The Close Corporation are valid in some states, like Wyoming. They are designed for small corporations which have a small number of stock holders usually having ties to one another through family relationships or friends and business partners.
Close corporations are special cases of regular business corporations electing to operate in a more informal manner likened to partnerships. Regular business corporations must conduct shareholder and director meetings, elect a board of directors, and provide shareholders with written proposals for any major corporate action to be voted on in the annual meetings.
Family corporations usually do not hold annual meetings because the family regularly makes decisions around the breakfast table or wherever. A Board of Directors is also not required, if so listed in the Articles of Incorporation, and so there is much less paperwork required for ongoing operations.
The Wyoming Close Corporation Law allows small corporations to forego many traditionalcorporate formalities.
- Limited shareholders–corporations may not have more than 35 shareholders and still be a Close Corporation.
- Legal basis–Wyoming Statutory Close Corporation Supplement to the Wyoming Business Corporation Act, W.S. 17-17-101 et seq.
- Special action necessary–the Close Corporation law became effective on January 1, 1990. If you were incorporated before that date and you wish to transform your corporation to a close corporation, all shareholders must agree.
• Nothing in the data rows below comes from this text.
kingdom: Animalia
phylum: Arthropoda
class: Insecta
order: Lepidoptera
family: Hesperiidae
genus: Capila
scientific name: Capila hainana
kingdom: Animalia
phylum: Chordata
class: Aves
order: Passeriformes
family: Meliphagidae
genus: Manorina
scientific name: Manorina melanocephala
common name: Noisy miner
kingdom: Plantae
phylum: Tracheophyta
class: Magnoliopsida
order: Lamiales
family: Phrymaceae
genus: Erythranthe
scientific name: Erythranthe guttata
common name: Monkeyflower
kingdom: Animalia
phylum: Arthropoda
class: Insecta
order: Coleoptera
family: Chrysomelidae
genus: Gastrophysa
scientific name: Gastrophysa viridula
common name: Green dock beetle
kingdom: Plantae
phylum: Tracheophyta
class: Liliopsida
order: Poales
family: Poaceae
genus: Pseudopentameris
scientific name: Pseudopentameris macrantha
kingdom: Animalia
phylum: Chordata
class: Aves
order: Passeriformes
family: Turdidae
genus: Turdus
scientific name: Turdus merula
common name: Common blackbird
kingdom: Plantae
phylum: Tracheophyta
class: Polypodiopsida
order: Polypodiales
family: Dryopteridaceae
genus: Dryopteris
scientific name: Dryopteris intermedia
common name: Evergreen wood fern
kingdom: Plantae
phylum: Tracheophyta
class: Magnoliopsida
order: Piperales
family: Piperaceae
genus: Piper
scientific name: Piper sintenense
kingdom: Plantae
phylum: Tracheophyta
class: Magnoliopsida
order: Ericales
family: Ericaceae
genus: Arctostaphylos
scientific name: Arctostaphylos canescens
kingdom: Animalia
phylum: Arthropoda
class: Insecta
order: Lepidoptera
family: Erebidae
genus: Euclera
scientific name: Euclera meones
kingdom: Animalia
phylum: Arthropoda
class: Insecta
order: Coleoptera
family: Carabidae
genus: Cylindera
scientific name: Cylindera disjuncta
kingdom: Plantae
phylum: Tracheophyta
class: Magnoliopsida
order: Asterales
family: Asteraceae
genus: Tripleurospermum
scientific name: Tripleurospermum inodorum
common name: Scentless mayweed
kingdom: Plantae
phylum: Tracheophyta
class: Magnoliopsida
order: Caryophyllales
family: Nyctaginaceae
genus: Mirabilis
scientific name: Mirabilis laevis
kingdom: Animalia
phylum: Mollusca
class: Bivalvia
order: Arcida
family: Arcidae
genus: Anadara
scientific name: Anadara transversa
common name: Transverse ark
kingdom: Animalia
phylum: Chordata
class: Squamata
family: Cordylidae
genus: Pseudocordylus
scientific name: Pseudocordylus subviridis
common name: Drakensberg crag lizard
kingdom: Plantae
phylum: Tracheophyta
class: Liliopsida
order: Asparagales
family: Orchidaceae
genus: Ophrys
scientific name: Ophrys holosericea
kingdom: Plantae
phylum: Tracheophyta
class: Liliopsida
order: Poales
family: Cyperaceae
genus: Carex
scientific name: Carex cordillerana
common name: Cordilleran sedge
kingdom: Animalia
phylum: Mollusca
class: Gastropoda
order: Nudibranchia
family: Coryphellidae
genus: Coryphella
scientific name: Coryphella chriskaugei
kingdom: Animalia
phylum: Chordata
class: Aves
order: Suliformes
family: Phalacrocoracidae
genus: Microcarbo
You become a close corporation by so stating in your Articles of Incorporation or in an amendment to the Articles, that the corporation is a close corporation.
- Special action necessary–if you were incorporated after January 1, 1990 and you wish to transform your corporation to a close corporation, then only 2/3 of the shareholders must agree.
- Abbreviated governance–shareholders may agree in writing to treat the corporation as a partnership, operate without a board of directors, dispense with annual meetings, and make a shareholder agreement. (If you so choose this you need to let us know at the time of incorporation.)
- Limited liability–the law says shareholders don’t have personal liability even though they relax corporate formalities in operations.
- Ease of operation–operates without pomp and circumstance required in regular corporations where hundreds of shareholders must receive information and vote.
- Cost of operation–relaxed corporate governance means lower legal, accounting and administrative fees for lower total costs of operation.
- Deadlock prevention–provides access to court when shareholders are deadlocked and harm could befall the corporation through lack of action.
- Buy-out provisions–shareholders may buy out a deceased shareholder’s interest according to shareholder agreements.
- Generally we regard the “Close Corporation” as a highly advantageous and flexible vehicle for small and medium business. Possible disadvantages might be.
*Limited ownership transfer–share transfer is prohibited except in stated circumstances
*Fewer capital sources–only 35 shareholders may comprise a close corporation.
- Close corporations are taxed the same as regular business corporations unless it opts for “S” tax treatment. See IRS Publication 542 and the instructions for Form 2553.